» WHAT YOU WILL DO: Begin at the line containing "##### [我很高兴地分享鲍勃·范瓦尔萨的《短波交易》系列的第二部分。第一部分有超过 25,000" in the entries below and end at the line containing "#### 为什么会有延迟竞赛？这不是在浪费钱吗？"; transcribe that range exactly and nothing outside it.

....

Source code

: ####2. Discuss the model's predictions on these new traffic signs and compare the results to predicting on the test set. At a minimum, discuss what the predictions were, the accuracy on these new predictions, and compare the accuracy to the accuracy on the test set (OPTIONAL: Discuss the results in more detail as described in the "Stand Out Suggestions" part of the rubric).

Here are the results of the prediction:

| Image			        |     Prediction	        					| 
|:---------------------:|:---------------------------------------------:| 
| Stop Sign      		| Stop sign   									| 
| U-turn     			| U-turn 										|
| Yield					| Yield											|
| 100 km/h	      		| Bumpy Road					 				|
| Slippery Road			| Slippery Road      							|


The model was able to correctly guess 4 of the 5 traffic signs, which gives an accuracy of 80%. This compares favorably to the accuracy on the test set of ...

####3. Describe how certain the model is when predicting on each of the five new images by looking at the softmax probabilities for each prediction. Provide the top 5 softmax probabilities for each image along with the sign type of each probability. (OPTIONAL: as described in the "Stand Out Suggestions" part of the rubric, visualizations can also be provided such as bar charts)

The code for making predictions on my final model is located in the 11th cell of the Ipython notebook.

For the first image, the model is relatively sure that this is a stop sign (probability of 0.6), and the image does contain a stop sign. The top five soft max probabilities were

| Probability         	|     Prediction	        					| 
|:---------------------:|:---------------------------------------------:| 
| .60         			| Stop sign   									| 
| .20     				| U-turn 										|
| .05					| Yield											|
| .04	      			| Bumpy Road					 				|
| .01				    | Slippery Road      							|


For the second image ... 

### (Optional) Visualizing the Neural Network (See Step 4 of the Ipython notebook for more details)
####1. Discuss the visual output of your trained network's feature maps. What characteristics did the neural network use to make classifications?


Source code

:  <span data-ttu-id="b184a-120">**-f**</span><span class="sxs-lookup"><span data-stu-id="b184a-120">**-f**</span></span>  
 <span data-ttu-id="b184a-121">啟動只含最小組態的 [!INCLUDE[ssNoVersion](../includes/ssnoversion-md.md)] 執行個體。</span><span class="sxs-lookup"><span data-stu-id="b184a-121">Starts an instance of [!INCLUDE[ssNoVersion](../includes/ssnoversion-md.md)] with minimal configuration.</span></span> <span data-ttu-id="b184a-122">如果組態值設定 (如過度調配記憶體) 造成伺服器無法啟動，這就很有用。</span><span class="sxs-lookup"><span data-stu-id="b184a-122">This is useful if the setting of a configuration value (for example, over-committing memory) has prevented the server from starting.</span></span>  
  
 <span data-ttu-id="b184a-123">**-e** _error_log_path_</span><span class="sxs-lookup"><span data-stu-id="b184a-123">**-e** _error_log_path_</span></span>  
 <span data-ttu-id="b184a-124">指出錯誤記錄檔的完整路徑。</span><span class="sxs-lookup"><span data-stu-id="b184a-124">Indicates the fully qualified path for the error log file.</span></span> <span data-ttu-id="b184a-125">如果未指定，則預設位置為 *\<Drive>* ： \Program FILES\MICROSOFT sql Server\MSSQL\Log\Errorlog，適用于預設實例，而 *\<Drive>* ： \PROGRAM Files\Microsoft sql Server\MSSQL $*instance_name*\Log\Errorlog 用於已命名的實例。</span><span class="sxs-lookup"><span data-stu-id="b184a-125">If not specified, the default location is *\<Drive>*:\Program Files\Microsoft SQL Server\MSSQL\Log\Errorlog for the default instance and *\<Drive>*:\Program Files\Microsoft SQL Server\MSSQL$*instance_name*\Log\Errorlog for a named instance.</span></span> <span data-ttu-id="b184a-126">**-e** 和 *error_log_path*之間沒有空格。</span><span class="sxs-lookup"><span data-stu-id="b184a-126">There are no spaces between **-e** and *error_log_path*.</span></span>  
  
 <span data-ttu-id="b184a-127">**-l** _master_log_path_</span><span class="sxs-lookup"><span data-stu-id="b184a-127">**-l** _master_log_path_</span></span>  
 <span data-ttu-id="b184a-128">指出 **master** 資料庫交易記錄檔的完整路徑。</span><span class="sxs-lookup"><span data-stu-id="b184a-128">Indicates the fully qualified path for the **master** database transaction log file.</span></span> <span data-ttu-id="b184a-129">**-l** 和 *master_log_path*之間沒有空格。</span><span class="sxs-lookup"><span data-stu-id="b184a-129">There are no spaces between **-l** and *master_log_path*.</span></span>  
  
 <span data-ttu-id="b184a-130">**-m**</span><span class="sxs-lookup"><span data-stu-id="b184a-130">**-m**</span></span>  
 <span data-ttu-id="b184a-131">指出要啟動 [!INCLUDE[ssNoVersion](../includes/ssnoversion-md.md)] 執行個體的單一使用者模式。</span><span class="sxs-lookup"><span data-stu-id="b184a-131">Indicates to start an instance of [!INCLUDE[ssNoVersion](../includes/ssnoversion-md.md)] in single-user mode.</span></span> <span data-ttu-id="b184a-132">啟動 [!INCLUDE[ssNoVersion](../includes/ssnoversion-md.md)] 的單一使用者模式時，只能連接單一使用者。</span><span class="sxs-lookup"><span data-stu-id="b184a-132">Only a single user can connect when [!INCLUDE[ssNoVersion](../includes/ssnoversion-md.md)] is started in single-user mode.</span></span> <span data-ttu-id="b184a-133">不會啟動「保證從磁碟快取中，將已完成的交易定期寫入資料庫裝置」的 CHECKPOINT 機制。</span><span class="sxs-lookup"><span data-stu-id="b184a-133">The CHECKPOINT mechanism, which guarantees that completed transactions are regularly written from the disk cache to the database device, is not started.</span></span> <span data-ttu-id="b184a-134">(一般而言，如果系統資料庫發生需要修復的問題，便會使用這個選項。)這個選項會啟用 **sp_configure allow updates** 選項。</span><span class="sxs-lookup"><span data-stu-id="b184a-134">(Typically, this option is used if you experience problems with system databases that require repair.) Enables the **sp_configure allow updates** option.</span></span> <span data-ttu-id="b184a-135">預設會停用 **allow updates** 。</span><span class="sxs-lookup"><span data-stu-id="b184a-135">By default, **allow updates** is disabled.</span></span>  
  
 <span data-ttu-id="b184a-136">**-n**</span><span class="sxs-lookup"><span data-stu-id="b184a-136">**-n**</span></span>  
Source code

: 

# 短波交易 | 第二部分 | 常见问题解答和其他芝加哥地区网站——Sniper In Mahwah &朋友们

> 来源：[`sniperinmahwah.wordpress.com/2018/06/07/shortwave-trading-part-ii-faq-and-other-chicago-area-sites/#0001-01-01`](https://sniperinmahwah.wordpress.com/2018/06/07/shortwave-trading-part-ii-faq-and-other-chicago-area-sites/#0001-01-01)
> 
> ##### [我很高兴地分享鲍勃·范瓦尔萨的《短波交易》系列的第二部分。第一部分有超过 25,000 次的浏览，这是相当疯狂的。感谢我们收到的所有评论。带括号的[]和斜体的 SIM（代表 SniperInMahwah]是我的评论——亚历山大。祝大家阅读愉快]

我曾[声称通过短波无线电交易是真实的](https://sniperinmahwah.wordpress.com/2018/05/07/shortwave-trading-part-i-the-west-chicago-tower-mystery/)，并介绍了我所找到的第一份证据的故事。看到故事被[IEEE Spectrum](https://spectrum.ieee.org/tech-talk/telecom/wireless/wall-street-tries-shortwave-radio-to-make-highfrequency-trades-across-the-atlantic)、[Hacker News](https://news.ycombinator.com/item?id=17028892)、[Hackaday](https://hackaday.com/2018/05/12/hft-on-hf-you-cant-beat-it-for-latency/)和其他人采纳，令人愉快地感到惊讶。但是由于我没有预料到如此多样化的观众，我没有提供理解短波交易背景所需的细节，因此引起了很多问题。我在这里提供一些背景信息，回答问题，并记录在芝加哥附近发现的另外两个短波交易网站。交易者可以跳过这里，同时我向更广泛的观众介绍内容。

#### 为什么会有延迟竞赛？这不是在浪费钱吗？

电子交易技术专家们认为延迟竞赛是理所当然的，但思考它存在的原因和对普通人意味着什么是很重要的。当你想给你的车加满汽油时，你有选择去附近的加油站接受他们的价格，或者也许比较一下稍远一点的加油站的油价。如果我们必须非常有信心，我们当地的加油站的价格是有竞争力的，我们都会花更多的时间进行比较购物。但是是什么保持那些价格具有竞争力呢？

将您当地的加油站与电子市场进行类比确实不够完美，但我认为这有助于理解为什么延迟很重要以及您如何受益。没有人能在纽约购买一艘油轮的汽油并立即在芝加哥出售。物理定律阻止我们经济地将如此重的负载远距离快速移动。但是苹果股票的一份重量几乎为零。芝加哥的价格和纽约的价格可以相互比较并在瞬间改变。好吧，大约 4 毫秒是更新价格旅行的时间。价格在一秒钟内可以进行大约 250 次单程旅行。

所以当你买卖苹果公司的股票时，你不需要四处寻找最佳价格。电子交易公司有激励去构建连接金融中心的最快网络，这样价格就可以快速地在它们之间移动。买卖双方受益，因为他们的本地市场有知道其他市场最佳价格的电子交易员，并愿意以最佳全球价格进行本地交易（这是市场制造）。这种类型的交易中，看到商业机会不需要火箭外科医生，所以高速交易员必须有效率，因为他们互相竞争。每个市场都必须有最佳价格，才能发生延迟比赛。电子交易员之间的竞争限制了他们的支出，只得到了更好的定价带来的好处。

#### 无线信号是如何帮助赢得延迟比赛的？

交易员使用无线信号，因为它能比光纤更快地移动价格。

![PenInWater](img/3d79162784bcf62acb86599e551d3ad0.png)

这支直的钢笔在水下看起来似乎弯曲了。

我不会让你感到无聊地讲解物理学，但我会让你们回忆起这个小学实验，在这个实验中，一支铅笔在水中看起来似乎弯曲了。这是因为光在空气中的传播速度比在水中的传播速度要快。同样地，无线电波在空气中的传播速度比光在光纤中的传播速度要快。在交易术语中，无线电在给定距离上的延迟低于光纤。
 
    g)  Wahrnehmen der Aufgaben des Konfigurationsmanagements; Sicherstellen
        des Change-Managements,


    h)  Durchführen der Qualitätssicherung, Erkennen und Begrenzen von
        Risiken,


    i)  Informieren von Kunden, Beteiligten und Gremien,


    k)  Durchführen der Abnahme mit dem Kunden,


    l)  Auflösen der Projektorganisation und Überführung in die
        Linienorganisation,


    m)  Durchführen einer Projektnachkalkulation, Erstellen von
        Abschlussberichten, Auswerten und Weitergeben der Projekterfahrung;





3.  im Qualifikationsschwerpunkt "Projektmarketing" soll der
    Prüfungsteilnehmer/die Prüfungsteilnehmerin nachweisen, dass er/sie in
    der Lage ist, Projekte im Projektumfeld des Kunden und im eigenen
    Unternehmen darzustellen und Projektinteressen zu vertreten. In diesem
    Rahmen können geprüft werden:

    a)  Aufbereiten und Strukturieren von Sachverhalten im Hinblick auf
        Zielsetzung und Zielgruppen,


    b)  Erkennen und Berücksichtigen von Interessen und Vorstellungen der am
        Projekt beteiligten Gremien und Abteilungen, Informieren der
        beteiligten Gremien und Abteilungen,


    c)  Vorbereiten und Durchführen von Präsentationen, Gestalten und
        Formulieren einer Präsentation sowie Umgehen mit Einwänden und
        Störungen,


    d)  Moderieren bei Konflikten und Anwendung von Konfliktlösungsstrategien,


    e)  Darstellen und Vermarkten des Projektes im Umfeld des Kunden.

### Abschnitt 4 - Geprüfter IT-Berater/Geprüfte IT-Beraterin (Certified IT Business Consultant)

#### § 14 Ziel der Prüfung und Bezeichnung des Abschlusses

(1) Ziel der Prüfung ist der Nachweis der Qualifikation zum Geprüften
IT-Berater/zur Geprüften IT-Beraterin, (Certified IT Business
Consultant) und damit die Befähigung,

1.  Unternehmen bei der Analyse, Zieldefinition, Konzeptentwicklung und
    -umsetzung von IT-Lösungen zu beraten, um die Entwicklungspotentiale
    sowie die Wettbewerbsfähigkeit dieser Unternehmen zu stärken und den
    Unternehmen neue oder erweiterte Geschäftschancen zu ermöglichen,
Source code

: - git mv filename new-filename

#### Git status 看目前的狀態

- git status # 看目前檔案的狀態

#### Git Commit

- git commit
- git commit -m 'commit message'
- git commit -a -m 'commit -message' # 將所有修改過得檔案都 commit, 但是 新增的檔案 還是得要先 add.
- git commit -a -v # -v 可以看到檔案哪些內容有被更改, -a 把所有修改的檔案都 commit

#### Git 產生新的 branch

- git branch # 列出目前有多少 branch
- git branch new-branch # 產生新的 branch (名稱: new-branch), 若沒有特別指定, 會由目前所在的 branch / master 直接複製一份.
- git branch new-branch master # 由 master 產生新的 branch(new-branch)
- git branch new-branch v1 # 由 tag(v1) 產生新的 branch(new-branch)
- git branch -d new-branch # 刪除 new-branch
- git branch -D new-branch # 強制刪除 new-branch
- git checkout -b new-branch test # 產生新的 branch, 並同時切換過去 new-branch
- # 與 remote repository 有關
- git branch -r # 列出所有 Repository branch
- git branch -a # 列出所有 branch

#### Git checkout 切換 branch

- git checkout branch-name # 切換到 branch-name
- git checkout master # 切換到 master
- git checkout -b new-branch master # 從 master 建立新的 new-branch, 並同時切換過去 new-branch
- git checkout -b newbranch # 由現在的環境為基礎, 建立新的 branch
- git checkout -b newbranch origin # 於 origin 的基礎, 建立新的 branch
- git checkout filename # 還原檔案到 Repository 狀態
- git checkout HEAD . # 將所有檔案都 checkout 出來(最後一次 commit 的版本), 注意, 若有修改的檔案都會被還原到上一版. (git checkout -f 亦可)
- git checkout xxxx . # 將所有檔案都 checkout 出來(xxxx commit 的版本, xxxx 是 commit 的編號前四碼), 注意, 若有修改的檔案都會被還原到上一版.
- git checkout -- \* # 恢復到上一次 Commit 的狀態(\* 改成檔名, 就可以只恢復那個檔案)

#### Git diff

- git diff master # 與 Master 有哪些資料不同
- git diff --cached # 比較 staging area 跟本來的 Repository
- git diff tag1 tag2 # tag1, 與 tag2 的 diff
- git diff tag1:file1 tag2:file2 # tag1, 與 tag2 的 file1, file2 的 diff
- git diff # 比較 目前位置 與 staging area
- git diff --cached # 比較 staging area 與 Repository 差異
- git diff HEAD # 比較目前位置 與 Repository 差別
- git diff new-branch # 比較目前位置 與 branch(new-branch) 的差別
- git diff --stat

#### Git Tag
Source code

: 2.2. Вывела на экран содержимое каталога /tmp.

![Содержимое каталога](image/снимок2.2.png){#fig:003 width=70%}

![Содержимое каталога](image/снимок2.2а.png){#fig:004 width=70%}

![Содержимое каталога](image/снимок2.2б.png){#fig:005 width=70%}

....

» ANSWER FOR THIS EXERCISE:
> ##### [我很高兴地分享鲍勃·范瓦尔萨的《短波交易》系列的第二部分。第一部分有超过 25,000 次的浏览，这是相当疯狂的。感谢我们收到的所有评论。带括号的[]和斜体的 SIM（代表 SniperInMahwah]是我的评论——亚历山大。祝大家阅读愉快]

我曾[声称通过短波无线电交易是真实的](https://sniperinmahwah.wordpress.com/2018/05/07/shortwave-trading-part-i-the-west-chicago-tower-mystery/)，并介绍了我所找到的第一份证据的故事。看到故事被[IEEE Spectrum](https://spectrum.ieee.org/tech-talk/telecom/wireless/wall-street-tries-shortwave-radio-to-make-highfrequency-trades-across-the-atlantic)、[Hacker News](https://news.ycombinator.com/item?id=17028892)、[Hackaday](https://hackaday.com/2018/05/12/hft-on-hf-you-cant-beat-it-for-latency/)和其他人采纳，令人愉快地感到惊讶。但是由于我没有预料到如此多样化的观众，我没有提供理解短波交易背景所需的细节，因此引起了很多问题。我在这里提供一些背景信息，回答问题，并记录在芝加哥附近发现的另外两个短波交易网站。交易者可以跳过这里，同时我向更广泛的观众介绍内容。

#### 为什么会有延迟竞赛？这不是在浪费钱吗？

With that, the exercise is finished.